Once the images are set aside, output the listing exactly as it stands.

### MATERIAL PROVIDED
****************************************

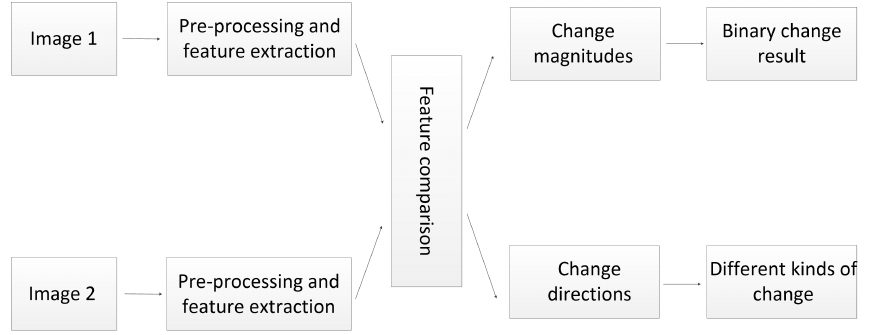
Figure 3. Flow diagram of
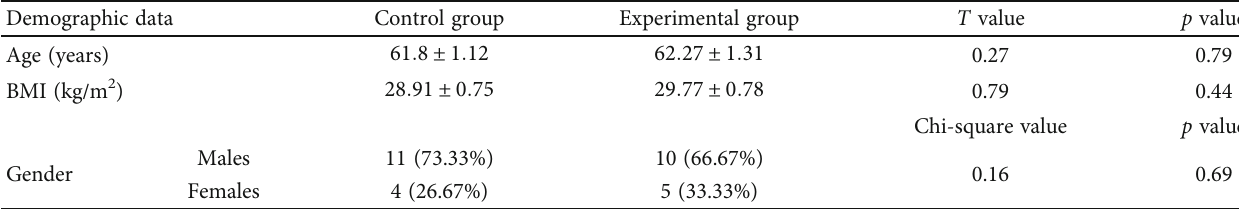
Table 1: Baseline characteristics of the subjects in both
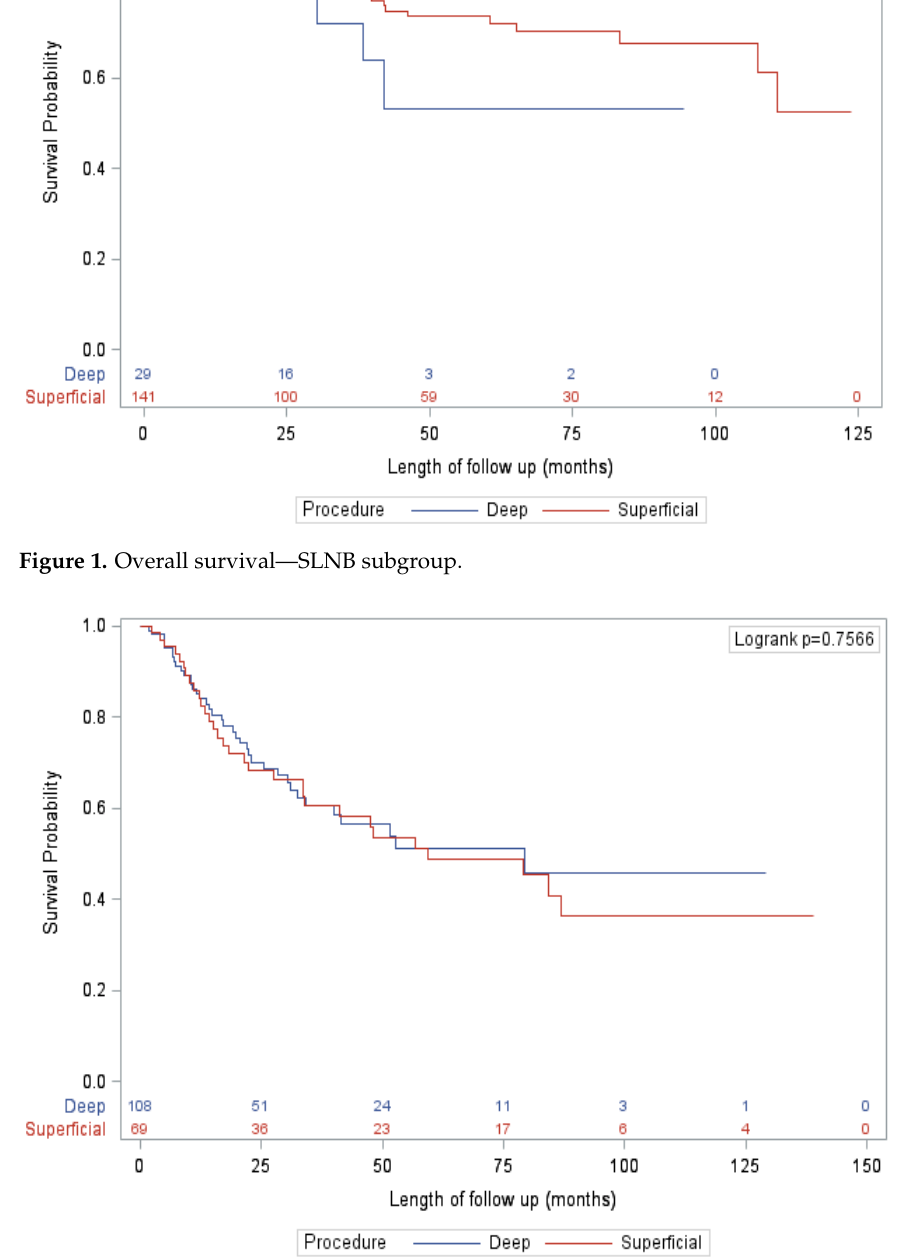
Figure 2. Overall survival—palpable/imaging subgroup.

****************************************

### EXERCISE OUTPUT
Figure 3. Flow diagram of
Table 1: Baseline characteristics of the subjects in both
Figure 2. Overall survival—palpable/imaging subgroup.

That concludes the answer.